2 the onset time of trial for each condtion, relative to the onset of the scan

3 The duration of each trial

This information needs to be extracted from the events.tsv files and be transformed into a format that the AFNI can read. our job is to create a timing file for explode and cash experimental condition, and then split the file based on which run the condition was in. We will have 6 timing files:

1 Timings for the explode trials that occurred during the first run (explode_run1.txt)

1.2 Timings for the explode trials that occurred during the first run (explode_run2.txt)

1.3 Timings for the explode trials that occurred during the first run (explode_run3.txt)

2 Timings for the cash trials that occurred during the first run (cash_run1.txt)

2.2 Timings for the cash trials that occurred during the second run (cash_run2.txt)

2.3 Timings for the cash trials that occurred during the third run (cash_run3.txt)

Each of these timing files will have three columns:

1 Onset time, in seconds, relative to the start of the scan

2 Duration of the trial, in seconds

3 Parametric modulation(discuss later)

Next, we will condense the timing files for each run into a single file for each condition, which will be called explode.1D and cash.1D. The “1D” is a specification to AFNI; it indicates that the file contains the text information arranged in rows and columns.

Admittedly, we will do this by our hands but not every details. There is a script that can help us to create these timing files, you can copy this can create a script in the BART directory by a text editor and name it as timing.sh, and type bash timing.sh. If evertthong goes smoothly, This will create timing files for each run for each subject on the two conditions, and save them in each subject’s func directory. You will see “cash.1D”, “control.1D” as well as “cash_run1.txt” “control_run1.txt” from “sub-02/func/:

#!/bin/bash

#Check whether the file subjList.txt exists; if not, create it
if [ ! -f subjList.txt ]; then
        ls -d sub-?? > subjList.txt
fi

#Loop over all subjects and format timing files into FSL format
for subj in `cat subjList.txt` ; do
        cd $subj/func #Navigate to the subject's func directory, which contains the timing files

        #Extract the onset times for the explode and cash trials for each run.

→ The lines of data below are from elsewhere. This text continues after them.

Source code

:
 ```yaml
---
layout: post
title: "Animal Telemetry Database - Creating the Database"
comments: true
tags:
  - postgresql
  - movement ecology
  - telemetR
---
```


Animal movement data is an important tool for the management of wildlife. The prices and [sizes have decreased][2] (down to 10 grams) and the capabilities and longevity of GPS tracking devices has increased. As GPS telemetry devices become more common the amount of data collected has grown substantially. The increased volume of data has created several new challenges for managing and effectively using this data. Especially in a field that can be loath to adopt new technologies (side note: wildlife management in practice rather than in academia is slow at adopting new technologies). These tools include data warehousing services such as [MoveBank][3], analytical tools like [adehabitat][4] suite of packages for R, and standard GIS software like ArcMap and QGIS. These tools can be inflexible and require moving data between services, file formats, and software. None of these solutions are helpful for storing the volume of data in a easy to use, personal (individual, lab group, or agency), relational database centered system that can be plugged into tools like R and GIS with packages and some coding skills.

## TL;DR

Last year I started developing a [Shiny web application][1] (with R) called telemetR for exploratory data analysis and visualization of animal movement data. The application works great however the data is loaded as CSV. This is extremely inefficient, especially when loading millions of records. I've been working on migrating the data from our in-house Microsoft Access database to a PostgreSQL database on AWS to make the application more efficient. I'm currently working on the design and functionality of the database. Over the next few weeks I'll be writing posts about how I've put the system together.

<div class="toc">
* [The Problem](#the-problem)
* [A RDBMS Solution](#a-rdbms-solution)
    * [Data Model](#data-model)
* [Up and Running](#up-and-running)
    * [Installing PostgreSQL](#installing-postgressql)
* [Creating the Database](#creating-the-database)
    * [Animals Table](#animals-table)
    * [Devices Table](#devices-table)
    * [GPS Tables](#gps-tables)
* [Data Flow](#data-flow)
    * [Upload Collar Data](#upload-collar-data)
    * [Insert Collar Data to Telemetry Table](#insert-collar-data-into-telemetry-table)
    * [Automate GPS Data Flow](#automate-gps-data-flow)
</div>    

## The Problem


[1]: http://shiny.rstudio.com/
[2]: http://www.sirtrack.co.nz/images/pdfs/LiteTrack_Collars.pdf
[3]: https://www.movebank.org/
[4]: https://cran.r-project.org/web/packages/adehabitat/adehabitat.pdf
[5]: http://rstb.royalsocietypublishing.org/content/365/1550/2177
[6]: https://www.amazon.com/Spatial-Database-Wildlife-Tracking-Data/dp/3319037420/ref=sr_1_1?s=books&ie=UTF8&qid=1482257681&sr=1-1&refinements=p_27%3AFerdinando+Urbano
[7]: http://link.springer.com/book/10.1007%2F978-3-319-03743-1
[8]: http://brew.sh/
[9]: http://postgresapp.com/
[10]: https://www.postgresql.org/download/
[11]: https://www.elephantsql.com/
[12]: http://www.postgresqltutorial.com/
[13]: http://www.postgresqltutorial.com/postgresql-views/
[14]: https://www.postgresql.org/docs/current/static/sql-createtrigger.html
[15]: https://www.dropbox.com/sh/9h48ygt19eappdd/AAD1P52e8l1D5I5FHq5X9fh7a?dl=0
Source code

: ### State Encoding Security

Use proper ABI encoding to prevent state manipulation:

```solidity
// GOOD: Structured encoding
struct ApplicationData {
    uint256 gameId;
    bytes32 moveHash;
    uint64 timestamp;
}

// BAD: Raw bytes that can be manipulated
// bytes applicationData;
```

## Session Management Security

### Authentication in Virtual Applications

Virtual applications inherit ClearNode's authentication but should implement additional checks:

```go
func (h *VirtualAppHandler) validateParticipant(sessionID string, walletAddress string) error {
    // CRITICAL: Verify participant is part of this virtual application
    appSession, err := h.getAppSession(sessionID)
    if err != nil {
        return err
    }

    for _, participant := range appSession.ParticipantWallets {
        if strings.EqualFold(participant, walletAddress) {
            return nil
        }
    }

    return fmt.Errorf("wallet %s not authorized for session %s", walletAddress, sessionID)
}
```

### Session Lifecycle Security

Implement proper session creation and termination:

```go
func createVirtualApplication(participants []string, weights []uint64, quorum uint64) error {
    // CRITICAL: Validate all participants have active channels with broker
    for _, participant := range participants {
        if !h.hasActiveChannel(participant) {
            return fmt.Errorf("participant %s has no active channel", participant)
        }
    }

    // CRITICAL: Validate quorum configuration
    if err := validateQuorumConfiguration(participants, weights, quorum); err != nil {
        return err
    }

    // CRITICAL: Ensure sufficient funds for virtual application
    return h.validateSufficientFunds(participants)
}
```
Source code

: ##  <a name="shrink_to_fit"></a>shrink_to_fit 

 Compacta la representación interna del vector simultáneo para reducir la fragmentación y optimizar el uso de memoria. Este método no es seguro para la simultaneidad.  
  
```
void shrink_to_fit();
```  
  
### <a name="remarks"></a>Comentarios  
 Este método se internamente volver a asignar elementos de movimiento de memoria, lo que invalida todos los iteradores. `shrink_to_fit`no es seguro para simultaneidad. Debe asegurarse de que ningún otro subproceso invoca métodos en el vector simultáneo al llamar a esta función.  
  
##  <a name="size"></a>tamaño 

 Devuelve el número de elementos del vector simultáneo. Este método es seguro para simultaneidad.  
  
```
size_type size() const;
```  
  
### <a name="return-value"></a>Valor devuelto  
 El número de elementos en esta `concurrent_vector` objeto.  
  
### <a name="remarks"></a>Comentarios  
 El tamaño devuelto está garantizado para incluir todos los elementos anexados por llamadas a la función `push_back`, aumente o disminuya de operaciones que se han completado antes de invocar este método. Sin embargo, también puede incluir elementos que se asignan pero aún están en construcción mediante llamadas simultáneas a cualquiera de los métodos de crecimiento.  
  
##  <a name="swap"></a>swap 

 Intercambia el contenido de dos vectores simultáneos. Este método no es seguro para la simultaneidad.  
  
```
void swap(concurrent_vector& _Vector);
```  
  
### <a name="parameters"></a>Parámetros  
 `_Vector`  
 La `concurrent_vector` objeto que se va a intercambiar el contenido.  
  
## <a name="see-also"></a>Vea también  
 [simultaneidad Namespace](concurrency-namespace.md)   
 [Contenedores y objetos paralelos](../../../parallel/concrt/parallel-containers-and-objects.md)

        cat ${subj}_task-balloonanalogrisktask_run-01_events.tsv | awk '{if ($3=="explode_demean") {print $1, $2, "1"}}' > explode_run1.txt
        cat ${subj}_task-balloonanalogrisktask_run-02_events.tsv | awk '{if ($3=="explode_demean") {print $1, $2, "1"}}' > explode_run2.txt
        cat ${subj}_task-balloonanalogrisktask_run-03_events.tsv | awk '{if ($3=="explode_demean") {print $1, $2, "1"}}' > explode_run3.txt

        cat ${subj}_task-balloonanalogrisktask_run-01_events.tsv | awk '{if ($3=="cash_demean") {print $1, $2, "1"}}' > cash_run1.txt
        cat ${subj}_task-balloonanalogrisktask_run-02_events.tsv | awk '{if ($3=="cash_demean") {print $1, $2, "1"}}' > cash_run2.txt
        cat ${subj}_task-balloonanalogrisktask_run-03_events.tsv | awk '{if ($3=="cash_demean") {print $1, $2, "1"}}' > cash_run3.txt


#Now convert to AFNI format

        timing_tool.py -fsl_timing_files explode*.txt -write_timing explode.1D

        timing_tool.py -fsl_timing_files cash*.txt -write_timing cash.1D


        cd ../..
done

Once the timing files has been created, you are now ready to use them to fit a model to the fMRI data.

Homework

In order to understand the script bettwem, you can makde some modification to extract the information for pump, control trial and make the timing files.